> [Activity] A copy of the listing below is needed, exact in every line and without images.

> [Data segment]
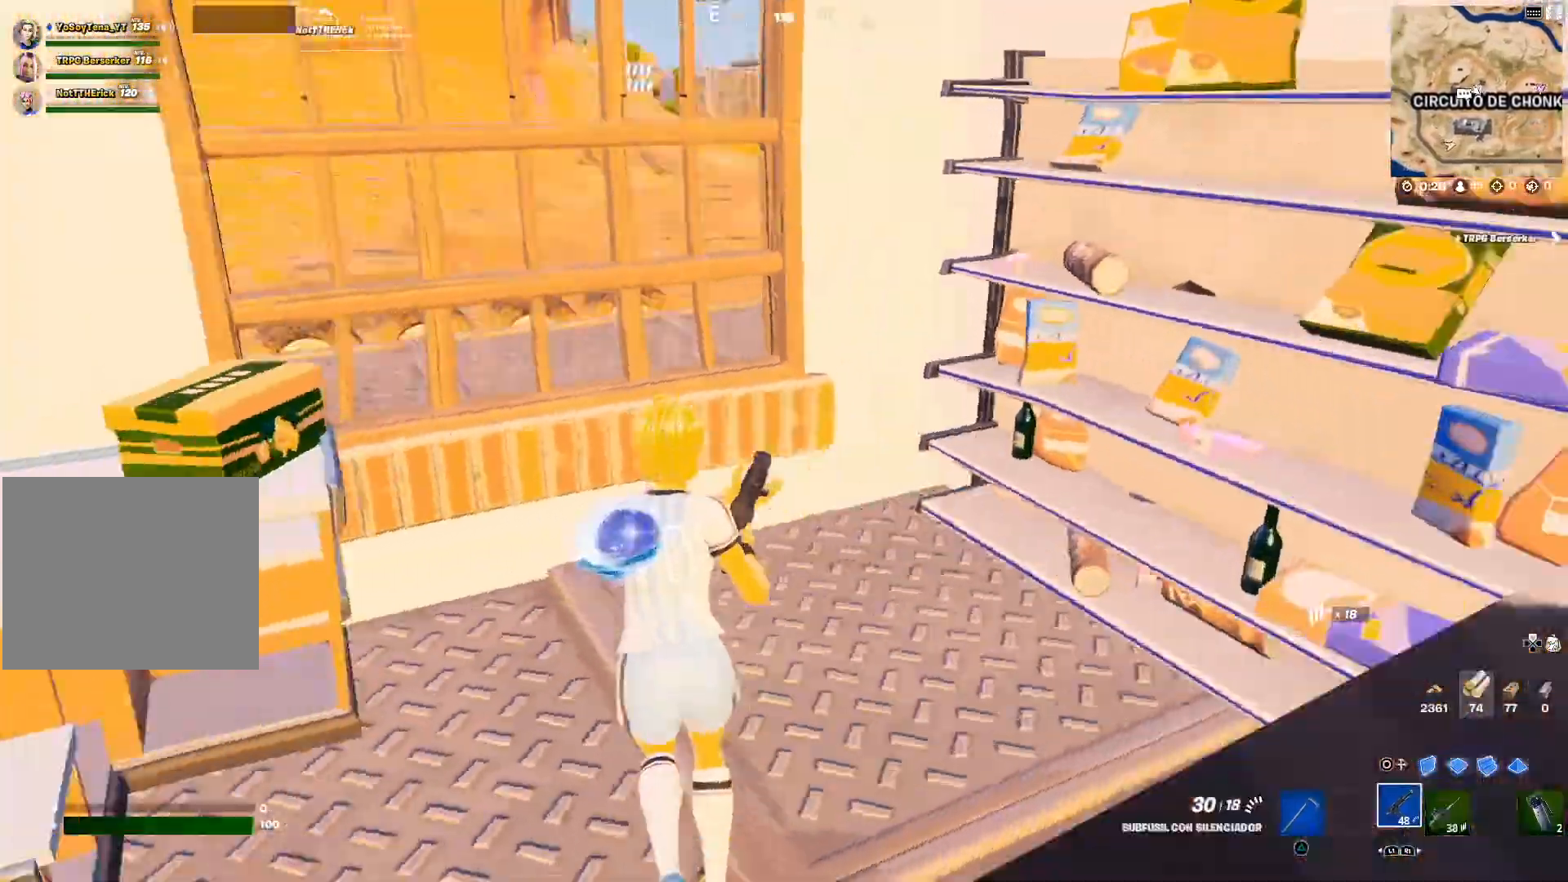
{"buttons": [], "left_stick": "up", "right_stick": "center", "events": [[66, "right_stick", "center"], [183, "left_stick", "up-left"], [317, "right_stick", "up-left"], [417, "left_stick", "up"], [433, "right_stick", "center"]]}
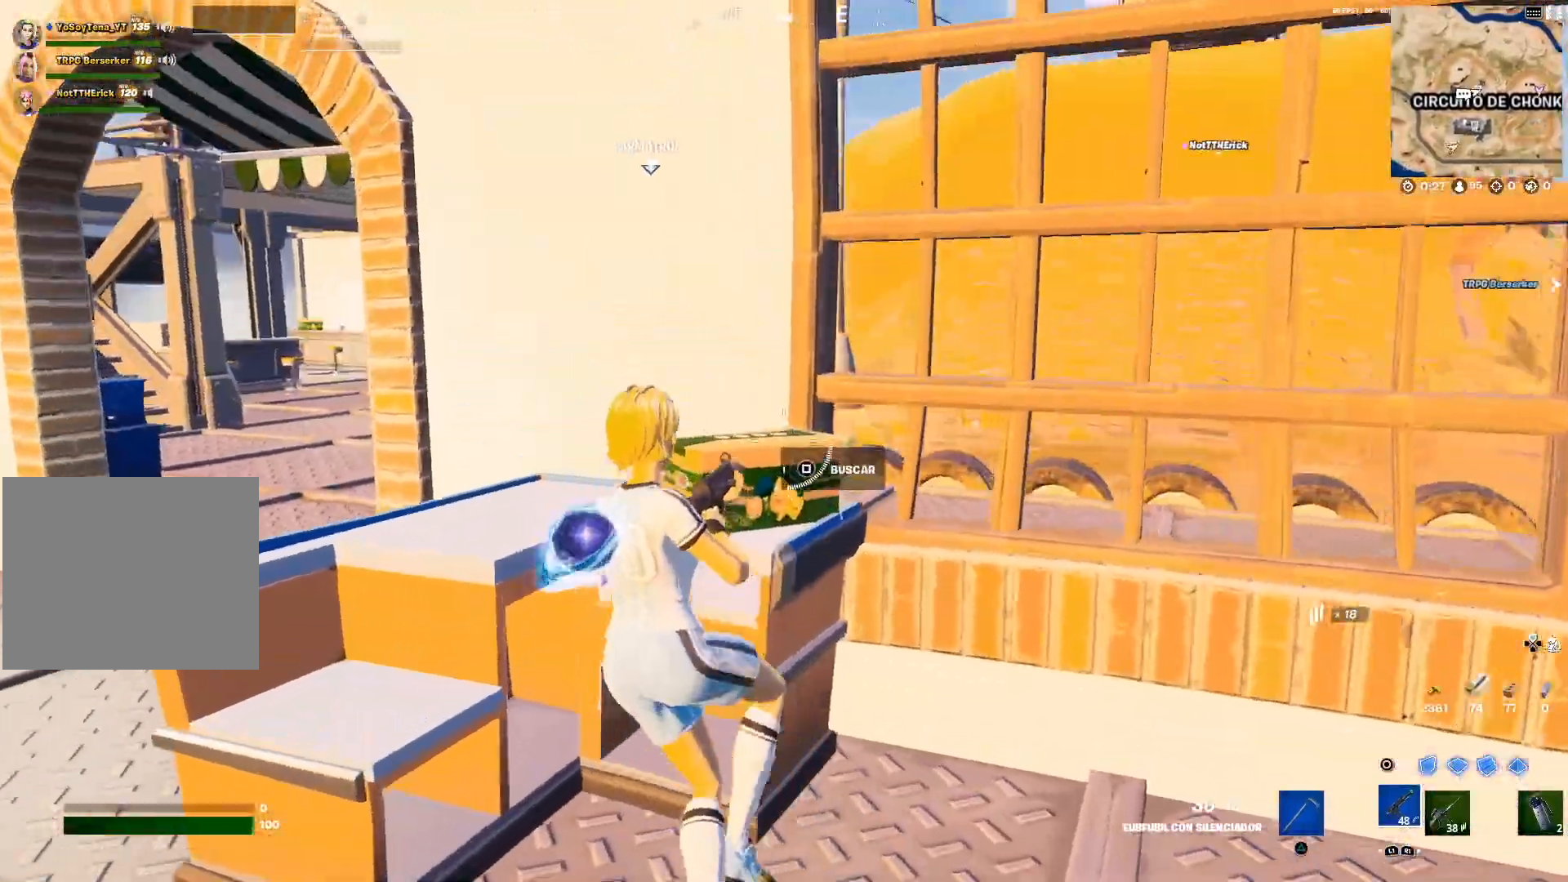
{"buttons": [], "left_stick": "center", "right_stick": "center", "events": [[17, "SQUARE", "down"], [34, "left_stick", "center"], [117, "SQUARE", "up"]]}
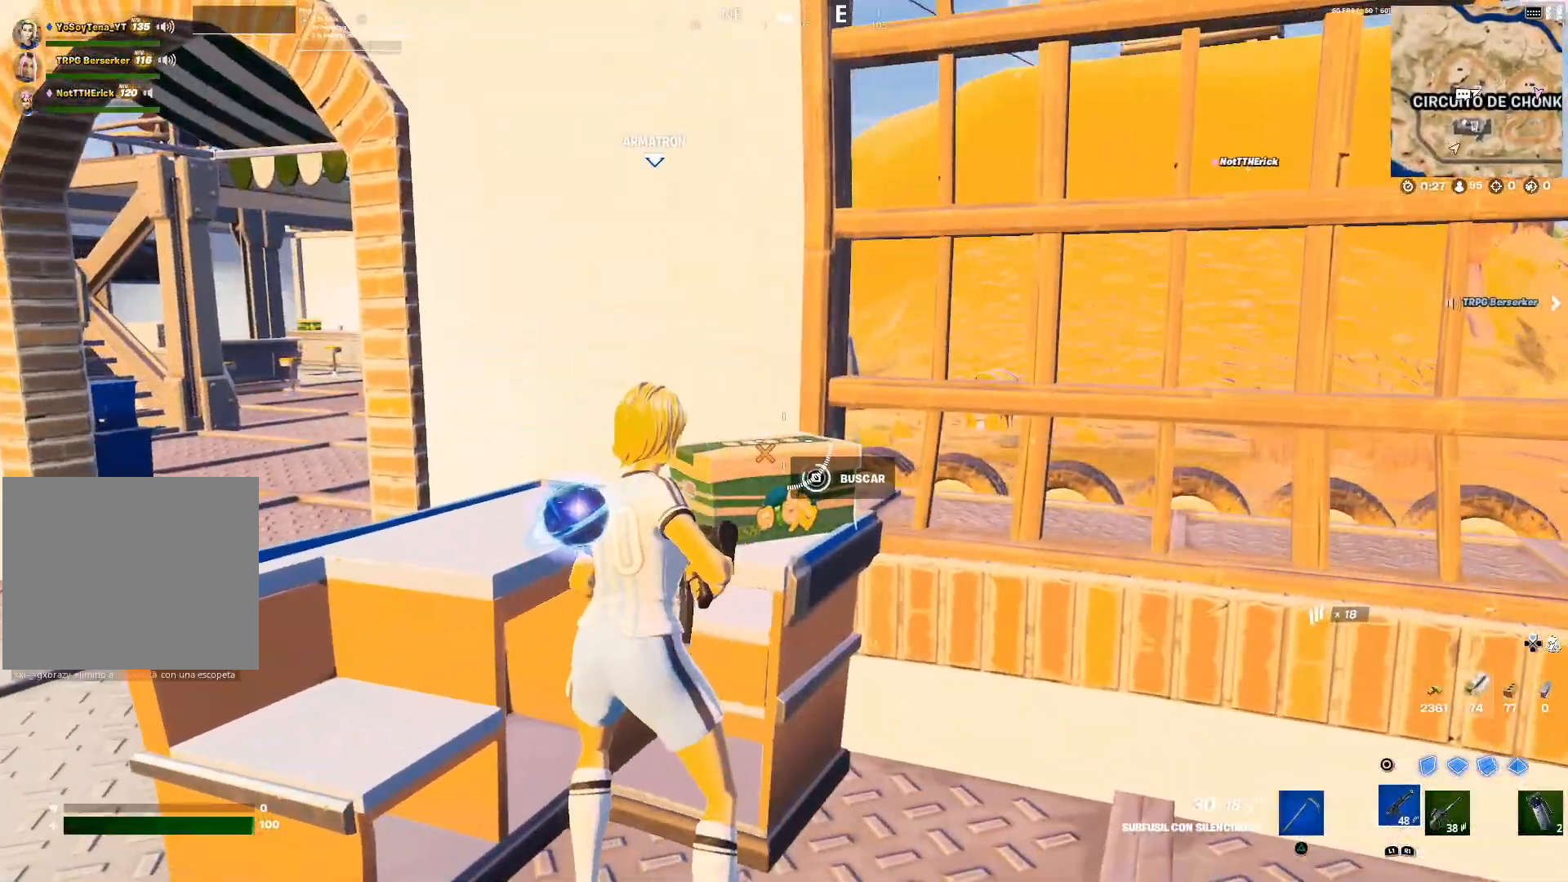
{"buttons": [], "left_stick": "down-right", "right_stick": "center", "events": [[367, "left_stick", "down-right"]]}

> [Output below]
{"buttons": [], "left_stick": "up", "right_stick": "center", "events": [[66, "right_stick", "center"], [183, "left_stick", "up-left"], [317, "right_stick", "up-left"], [417, "left_stick", "up"], [433, "right_stick", "center"]]}
{"buttons": [], "left_stick": "center", "right_stick": "center", "events": [[17, "SQUARE", "down"], [34, "left_stick", "center"], [117, "SQUARE", "up"]]}
{"buttons": [], "left_stick": "down-right", "right_stick": "center", "events": [[367, "left_stick", "down-right"]]}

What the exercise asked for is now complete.